The Washington Post (5/31, Reynolds) reports, “Exercise can sharpen your thinking and keep your brain healthy as you age—even if you don’t start exercising until later in life,” investigators concluded in a study involving functional magnetic resonance imaging that “recruited 33 volunteers in their 70s and 80s, about half of whom were experiencing mild cognitive impairment, a loss of thinking skills that often precedes Alzheimer’s disease.” The study revealed that “previously sedentary 70- and 80-year-olds who started exercising, including some who had already experienced some cognitive decline, showed improvement in their brain function after workouts.” The findings were published online in the Journal of Alzheimer’s Disease Reports.

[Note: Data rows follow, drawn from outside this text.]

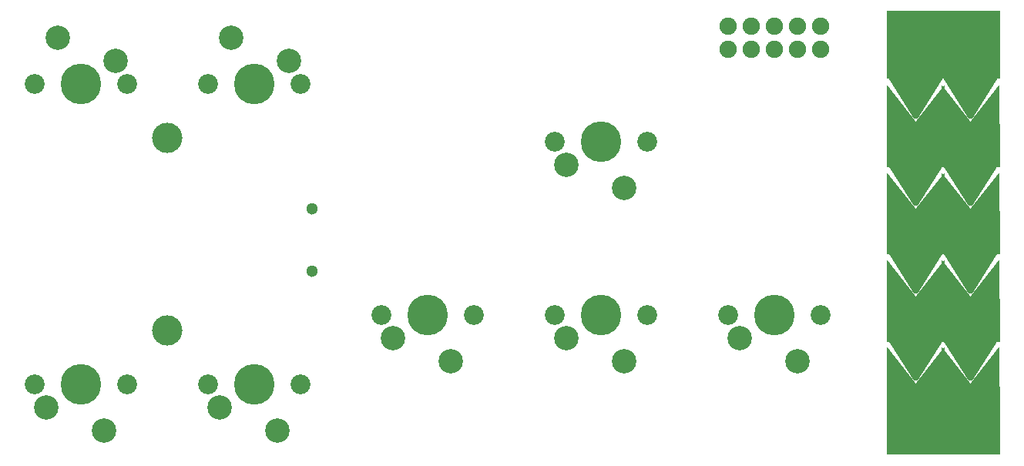
<source format=gbr>
G04 #@! TF.FileFunction,Soldermask,Bot*
%FSLAX46Y46*%
G04 Gerber Fmt 4.6, Leading zero omitted, Abs format (unit mm)*
G04 Created by KiCad (PCBNEW 4.0.4-stable) date 10/20/17 22:24:28*
%MOMM*%
%LPD*%
G01*
G04 APERTURE LIST*
%ADD10C,0.100000*%
%ADD11C,3.321000*%
%ADD12C,2.178000*%
%ADD13C,2.686000*%
%ADD14C,4.464000*%
%ADD15C,1.900000*%
%ADD16R,6.400000X7.566666*%
%ADD17R,6.400000X4.700000*%
%ADD18C,1.300000*%
G04 APERTURE END LIST*
D10*
D11*
X98425000Y-112153700D03*
X98425000Y-91046300D03*
D12*
X140970000Y-110490000D03*
X151130000Y-110490000D03*
D13*
X142240000Y-113030000D03*
X148590000Y-115570000D03*
D14*
X146050000Y-110490000D03*
D12*
X160020000Y-110490000D03*
X170180000Y-110490000D03*
D13*
X161290000Y-113030000D03*
X167640000Y-115570000D03*
D14*
X165100000Y-110490000D03*
D12*
X121920000Y-110490000D03*
X132080000Y-110490000D03*
D13*
X123190000Y-113030000D03*
X129540000Y-115570000D03*
D14*
X127000000Y-110490000D03*
D15*
X160020000Y-78740000D03*
X160020000Y-81280000D03*
X162560000Y-78740000D03*
X162560000Y-81280000D03*
X165100000Y-78740000D03*
X165100000Y-81280000D03*
X167640000Y-78740000D03*
X167640000Y-81280000D03*
X170180000Y-78740000D03*
X170180000Y-81280000D03*
D16*
X186690000Y-122083333D03*
D10*
G36*
X186890000Y-118700000D02*
X183490000Y-123000000D01*
X183490000Y-114000000D01*
X186890000Y-118300000D01*
X186890000Y-118700000D01*
X186890000Y-118700000D01*
G37*
G36*
X189890000Y-123000000D02*
X186490000Y-118700000D01*
X186490000Y-118300000D01*
X189890000Y-114000000D01*
X189890000Y-123000000D01*
X189890000Y-123000000D01*
G37*
D17*
X186690000Y-111050000D03*
D10*
G36*
X186890000Y-109100000D02*
X183490000Y-113400000D01*
X183490000Y-104400000D01*
X186890000Y-108700000D01*
X186890000Y-109100000D01*
X186890000Y-109100000D01*
G37*
G36*
X189890000Y-113400000D02*
X186490000Y-109100000D01*
X186490000Y-108700000D01*
X189890000Y-104400000D01*
X189890000Y-113400000D01*
X189890000Y-113400000D01*
G37*
G36*
X186890000Y-117700000D02*
X186490000Y-117700000D01*
X183490000Y-113000000D01*
X189890000Y-113000000D01*
X186890000Y-117700000D01*
X186890000Y-117700000D01*
G37*
D17*
X186690000Y-101450000D03*
D10*
G36*
X186890000Y-99500000D02*
X183490000Y-103800000D01*
X183490000Y-94800000D01*
X186890000Y-99100000D01*
X186890000Y-99500000D01*
X186890000Y-99500000D01*
G37*
G36*
X189890000Y-103800000D02*
X186490000Y-99500000D01*
X186490000Y-99100000D01*
X189890000Y-94800000D01*
X189890000Y-103800000D01*
X189890000Y-103800000D01*
G37*
G36*
X186890000Y-108100000D02*
X186490000Y-108100000D01*
X183490000Y-103400000D01*
X189890000Y-103400000D01*
X186890000Y-108100000D01*
X186890000Y-108100000D01*
G37*
D17*
X186690000Y-91850000D03*
D10*
G36*
X186890000Y-89900000D02*
X183490000Y-94200000D01*
X183490000Y-85200000D01*
X186890000Y-89500000D01*
X186890000Y-89900000D01*
X186890000Y-89900000D01*
G37*
G36*
X189890000Y-94200000D02*
X186490000Y-89900000D01*
X186490000Y-89500000D01*
X189890000Y-85200000D01*
X189890000Y-94200000D01*
X189890000Y-94200000D01*
G37*
G36*
X186890000Y-98500000D02*
X186490000Y-98500000D01*
X183490000Y-93800000D01*
X189890000Y-93800000D01*
X186890000Y-98500000D01*
X186890000Y-98500000D01*
G37*
D16*
X186690000Y-80816667D03*
D10*
G36*
X186890000Y-88900000D02*
X186490000Y-88900000D01*
X183490000Y-84200000D01*
X189890000Y-84200000D01*
X186890000Y-88900000D01*
X186890000Y-88900000D01*
G37*
D16*
X180690000Y-122083333D03*
D10*
G36*
X180890000Y-118700000D02*
X177490000Y-123000000D01*
X177490000Y-114000000D01*
X180890000Y-118300000D01*
X180890000Y-118700000D01*
X180890000Y-118700000D01*
G37*
G36*
X183890000Y-123000000D02*
X180490000Y-118700000D01*
X180490000Y-118300000D01*
X183890000Y-114000000D01*
X183890000Y-123000000D01*
X183890000Y-123000000D01*
G37*
D17*
X180690000Y-111050000D03*
D10*
G36*
X180890000Y-109100000D02*
X177490000Y-113400000D01*
X177490000Y-104400000D01*
X180890000Y-108700000D01*
X180890000Y-109100000D01*
X180890000Y-109100000D01*
G37*
G36*
X183890000Y-113400000D02*
X180490000Y-109100000D01*
X180490000Y-108700000D01*
X183890000Y-104400000D01*
X183890000Y-113400000D01*
X183890000Y-113400000D01*
G37*
G36*
X180890000Y-117700000D02*
X180490000Y-117700000D01*
X177490000Y-113000000D01*
X183890000Y-113000000D01*
X180890000Y-117700000D01*
X180890000Y-117700000D01*
G37*
D17*
X180690000Y-101450000D03*
D10*
G36*
X180890000Y-99500000D02*
X177490000Y-103800000D01*
X177490000Y-94800000D01*
X180890000Y-99100000D01*
X180890000Y-99500000D01*
X180890000Y-99500000D01*
G37*
G36*
X183890000Y-103800000D02*
X180490000Y-99500000D01*
X180490000Y-99100000D01*
X183890000Y-94800000D01*
X183890000Y-103800000D01*
X183890000Y-103800000D01*
G37*
G36*
X180890000Y-108100000D02*
X180490000Y-108100000D01*
X177490000Y-103400000D01*
X183890000Y-103400000D01*
X180890000Y-108100000D01*
X180890000Y-108100000D01*
G37*
D17*
X180690000Y-91850000D03*
D10*
G36*
X180890000Y-89900000D02*
X177490000Y-94200000D01*
X177490000Y-85200000D01*
X180890000Y-89500000D01*
X180890000Y-89900000D01*
X180890000Y-89900000D01*
G37*
G36*
X183890000Y-94200000D02*
X180490000Y-89900000D01*
X180490000Y-89500000D01*
X183890000Y-85200000D01*
X183890000Y-94200000D01*
X183890000Y-94200000D01*
G37*
G36*
X180890000Y-98500000D02*
X180490000Y-98500000D01*
X177490000Y-93800000D01*
X183890000Y-93800000D01*
X180890000Y-98500000D01*
X180890000Y-98500000D01*
G37*
D16*
X180690000Y-80816667D03*
D10*
G36*
X180890000Y-88900000D02*
X180490000Y-88900000D01*
X177490000Y-84200000D01*
X183890000Y-84200000D01*
X180890000Y-88900000D01*
X180890000Y-88900000D01*
G37*
D12*
X93980000Y-85090000D03*
X83820000Y-85090000D03*
D13*
X92710000Y-82550000D03*
X86360000Y-80010000D03*
D14*
X88900000Y-85090000D03*
D12*
X83820000Y-118110000D03*
X93980000Y-118110000D03*
D13*
X85090000Y-120650000D03*
X91440000Y-123190000D03*
D14*
X88900000Y-118110000D03*
D12*
X102870000Y-118110000D03*
X113030000Y-118110000D03*
D13*
X104140000Y-120650000D03*
X110490000Y-123190000D03*
D14*
X107950000Y-118110000D03*
D12*
X140970000Y-91440000D03*
X151130000Y-91440000D03*
D13*
X142240000Y-93980000D03*
X148590000Y-96520000D03*
D14*
X146050000Y-91440000D03*
D12*
X113030000Y-85090000D03*
X102870000Y-85090000D03*
D13*
X111760000Y-82550000D03*
X105410000Y-80010000D03*
D14*
X107950000Y-85090000D03*
D18*
X114300000Y-105635000D03*
X114300000Y-98835000D03*
M02*

</source>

ABC News (5/30, Kekatos) covers a report by the CDC finding that among foodborne illness “outbreaks where a contributing factor was identified, four in 10—or 41%—were caused by food contamination from ill or infectious employees.” This includes “handlers, workers or preparers making either gloved or barehanded contact with food.”

The AP (5/30, Aleccia) reports, “Norovirus and salmonella...were the most common cause of 800 outbreaks, which encompassed 875 restaurants and were reported by 25 state and local health departments.” CDC investigators “called for better enforcement of ‘comprehensive food safety policies,’ which emphasize basic measures like hand washing and keep sick workers off the job.”

NBC News (5/30, Bendix) reports, “Around 92% of the managers the CDC interviewed said their establishment had a policy requiring food workers to report symptoms if they feel sick, but just 66% said those policies were written.” Additionally, “just 23% said their restaurant’s policy listed all five of the symptoms that guidelines from the Food and Drug Administration suggest warrant notifying a manager: vomiting, diarrhea, jaundice, sore throat with fever or a lesion with pus.”

Healio (5/30, Burba) reports, “Compared with reoffering colonoscopy and fecal immunochemical test alone, offering a blood test as a secondary option resulted in a nearly twofold increase in colorectal cancer screening in veterans who had declined first-line screening,” according to research. Results of the randomized, controlled trial were published in Clinical Gastroenterology and Hepatology.

The New York Times (5/26, A1, Weiland) reported, “Hundreds of thousands of low-income Americans have lost Medicaid coverage in recent weeks as part of a sprawling unwinding of a pandemic-era policy that prohibited states from removing people from the program.” Early data indicate “many people lost coverage for procedural reasons, such as when Medicaid recipients did not return paperwork to verify their eligibility or could not be located. The large number of terminations on procedural grounds suggests that many people may be losing their coverage even though they are still qualified for it.” In addition, “many of those who have been dropped have been children.”